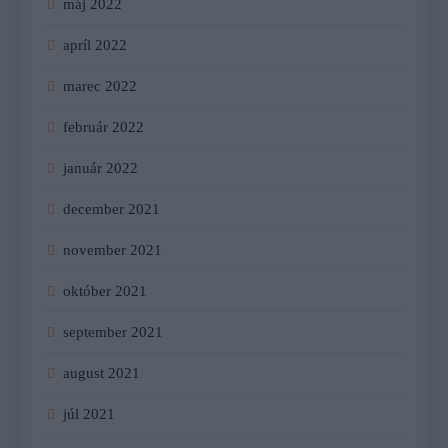
máj 2022
apríl 2022
marec 2022
február 2022
január 2022
december 2021
november 2021
október 2021
september 2021
august 2021
júl 2021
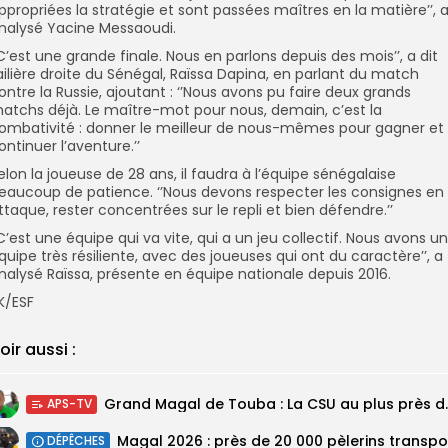
ppropriées la stratégie et sont passées maîtres en la matière’’, 
nalysé Yacine Messaoudi.
’C’est une grande finale. Nous en parlons depuis des mois’’, a dit
’ailière droite du Sénégal, Raïssa Dapina, en parlant du match
ontre la Russie, ajoutant : ‘’Nous avons pu faire deux grands
atchs déjà. Le maître-mot pour nous, demain, c’est la
ombativité : donner le meilleur de nous-mêmes pour gagner et
ontinuer l’aventure.’’
elon la joueuse de 28 ans, il faudra à l’équipe sénégalaise
eaucoup de patience. ‘’Nous devons respecter les consignes en
ttaque, rester concentrées sur le repli et bien défendre.’’
’C’est une équipe qui va vite, qui a un jeu collectif. Nous avons u
quipe très résiliente, avec des joueuses qui ont du caractère’’, a
nalysé Raïssa, présente en équipe nationale depuis 2016.
K/ESF
oir aussi :
Grand Magal de Tou
APS-TV
DÉPÊCHES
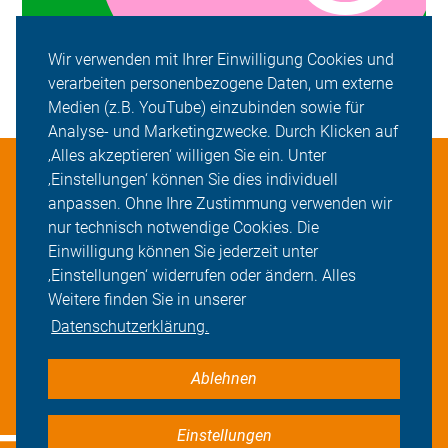
Wir verwenden mit Ihrer Einwilligung Cookies und
verarbeiten personenbezogene Daten, um externe
Medien (z.B. YouTube) einzubinden sowie für
Analyse- und Marketingzwecke. Durch Klicken auf
‚Alles akzeptieren‘ willigen Sie ein. Unter
Aktuelles
‚Einstellungen‘ können Sie dies individuell
anpassen. Ohne Ihre Zustimmung verwenden wir
Über Uns
nur technisch notwendige Cookies. Die
Einwilligung können Sie jederzeit unter
Mitmachen
‚Einstellungen‘ widerrufen oder ändern. Alles
Weitere finden Sie in unserer
Veranstaltungen
Datenschutzerklärung.
Ablehnen
Datenschutz
Impressum
Cookie-Einstellungen
Einstellungen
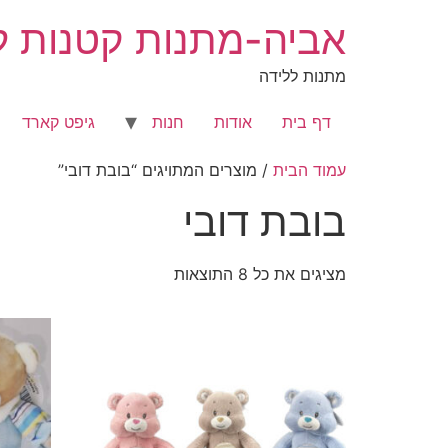
לג
אביה-מתנות קטנות לר
תוכן
מתנות ללידה
דף בית
אודות
חנות
גיפט קארד
עמוד הבית
/ מוצרים המתויגים “בובת דובי”
בובת דובי
מציגים את כל ⁦8⁩ התוצאות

--------------------------------------------------

▸ **WHAT IS REQUIRED**
Give the lines of the records starting at the one containing "ppropriées la stratégie" and ending at the one containing "quipe très résiliente, avec" as a Markdown table with the columns No. and Line. Number each row and leave out blank lines.

▸ **ANSWER SPACE**
| No. | Line |
|---|---|
| 1 | ppropriées la stratégie et sont passées maîtres en la matière’’,  |
| 2 | nalysé Yacine Messaoudi. |
| 3 | ’C’est une grande finale. Nous en parlons depuis des mois’’, a dit |
| 4 | ’ailière droite du Sénégal, Raïssa Dapina, en parlant du match |
| 5 | ontre la Russie, ajoutant : ‘’Nous avons pu faire deux grands |
| 6 | atchs déjà. Le maître-mot pour nous, demain, c’est la |
| 7 | ombativité : donner le meilleur de nous-mêmes pour gagner et |
| 8 | ontinuer l’aventure.’’ |
| 9 | elon la joueuse de 28 ans, il faudra à l’équipe sénégalaise |
| 10 | eaucoup de patience. ‘’Nous devons respecter les consignes en |
| 11 | ttaque, rester concentrées sur le repli et bien défendre.’’ |
| 12 | ’C’est une équipe qui va vite, qui a un jeu collectif. Nous avons u |
| 13 | quipe très résiliente, avec des joueuses qui ont du caractère’’, a |